• [PROVIDED PASSAGE]:
################

Grand Prince of Kabardia
- Reign: 16th century
- Predecessor: Inarmas of Kabardia
- Successor: Idar of Kabardia
- Born: c. 1470 Kabardia
- Died: c. 1530s Kabardia
- Issue: Qeytuqo
- Father: Jankhot I of Kabardia
- Nickname: The Fat
- Conflicts: Crimean–Circassian wars Capture of Astrakhan (1532); ; Raid on Derbent;

= Beslan the Fat =

Supreme Prince of Kabarda

Beslan Jankhot (Беслъэн Жанхъуэт), nicknamed Beslan the Fat (Беслъэн ПцIапцIэ) in Circassian oral history, was a Kabardian prince associated with the ruling dynasty descended from Inal the Great. He appears prominently in Circassian oral history, particularly in the cycle of songs and legends about the hero Andemirkan, where he is portrayed as a powerful but physically corpulent ruler. Despite being unable to ride a horse and reportedly traveling in a cart due to his extreme obesity, he is depicted as an influential political leader who organized military campaigns and governed Kabardia.

== Appearance ==
Adyghe, and especially Kabardian, aristocrats, according to numerous testimonies and established stereotypes, embodied the image of chivalrous and skilled warriors, endowed with a stern, graceful beauty and a humble brutality. In the Andemirkan cycle of songs and legends, Prince Beslan's nickname is given as "fat" (пцӀапцIэ).
Shora Nogmov, in his work "History of Adyghe People", provides the following description of Beslan:

Prince Beslan Kaitukovich Dzhankhot was gifted with remarkable corpulence and stature. His generous nature, which poured out its gifts upon him in abundance, also rewarded him with intelligence and excellent abilities; his commands always ended with success. Unfortunately, due to his size, he always traveled by cart.

################

• [REQUIRED WORK]: Reproduce the Beslan the Fat article word for word, everything from "Beslan Jankhot (Беслъэн" down to "and governed Kabardia.".

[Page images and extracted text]
################

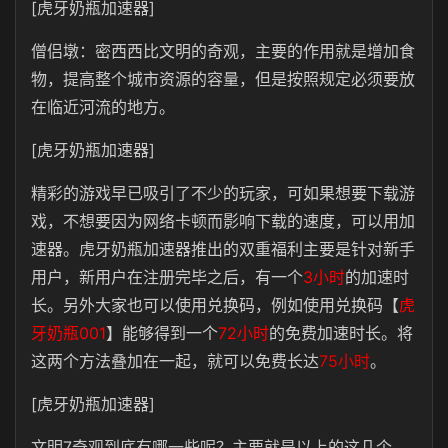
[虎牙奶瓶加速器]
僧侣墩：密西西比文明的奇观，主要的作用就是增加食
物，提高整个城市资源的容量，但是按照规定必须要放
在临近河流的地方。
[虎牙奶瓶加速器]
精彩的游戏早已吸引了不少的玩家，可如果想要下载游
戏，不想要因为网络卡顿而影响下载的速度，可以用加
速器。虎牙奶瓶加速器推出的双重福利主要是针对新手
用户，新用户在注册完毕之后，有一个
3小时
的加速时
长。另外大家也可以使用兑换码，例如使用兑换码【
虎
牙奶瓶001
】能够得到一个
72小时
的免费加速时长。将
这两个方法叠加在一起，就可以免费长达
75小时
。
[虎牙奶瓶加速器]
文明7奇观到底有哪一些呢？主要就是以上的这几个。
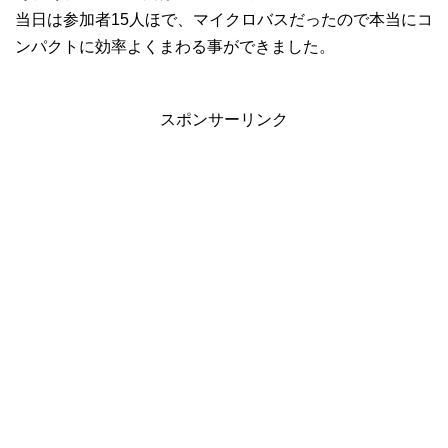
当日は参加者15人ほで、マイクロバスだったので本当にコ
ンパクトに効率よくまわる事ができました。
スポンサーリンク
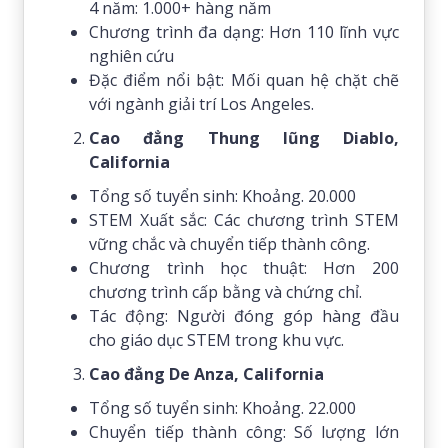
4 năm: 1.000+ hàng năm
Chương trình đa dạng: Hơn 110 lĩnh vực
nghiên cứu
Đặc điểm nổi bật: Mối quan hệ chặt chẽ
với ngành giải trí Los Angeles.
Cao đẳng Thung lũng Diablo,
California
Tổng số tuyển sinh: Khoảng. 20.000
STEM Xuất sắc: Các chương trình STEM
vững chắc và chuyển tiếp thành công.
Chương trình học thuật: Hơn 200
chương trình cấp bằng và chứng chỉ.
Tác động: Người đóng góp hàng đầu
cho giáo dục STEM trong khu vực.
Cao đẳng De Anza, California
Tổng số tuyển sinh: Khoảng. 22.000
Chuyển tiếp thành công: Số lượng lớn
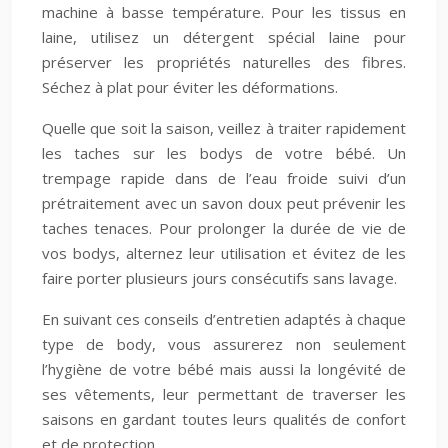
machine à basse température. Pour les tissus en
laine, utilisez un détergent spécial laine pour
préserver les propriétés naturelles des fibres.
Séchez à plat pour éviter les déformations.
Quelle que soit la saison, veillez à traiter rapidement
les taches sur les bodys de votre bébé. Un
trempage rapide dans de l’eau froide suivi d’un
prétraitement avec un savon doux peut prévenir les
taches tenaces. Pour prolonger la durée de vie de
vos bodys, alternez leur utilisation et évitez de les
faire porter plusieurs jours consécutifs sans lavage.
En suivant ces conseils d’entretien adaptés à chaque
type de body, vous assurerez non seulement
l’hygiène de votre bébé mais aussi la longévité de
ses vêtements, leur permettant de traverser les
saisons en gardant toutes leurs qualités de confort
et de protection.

################

• [SOLUTION BELOW]:
Beslan Jankhot (Беслъэн Жанхъуэт), nicknamed Beslan the Fat (Беслъэн ПцIапцIэ) in Circassian oral history, was a Kabardian prince associated with the ruling dynasty descended from Inal the Great. He appears prominently in Circassian oral history, particularly in the cycle of songs and legends about the hero Andemirkan, where he is portrayed as a powerful but physically corpulent ruler. Despite being unable to ride a horse and reportedly traveling in a cart due to his extreme obesity, he is depicted as an influential political leader who organized military campaigns and governed Kabardia.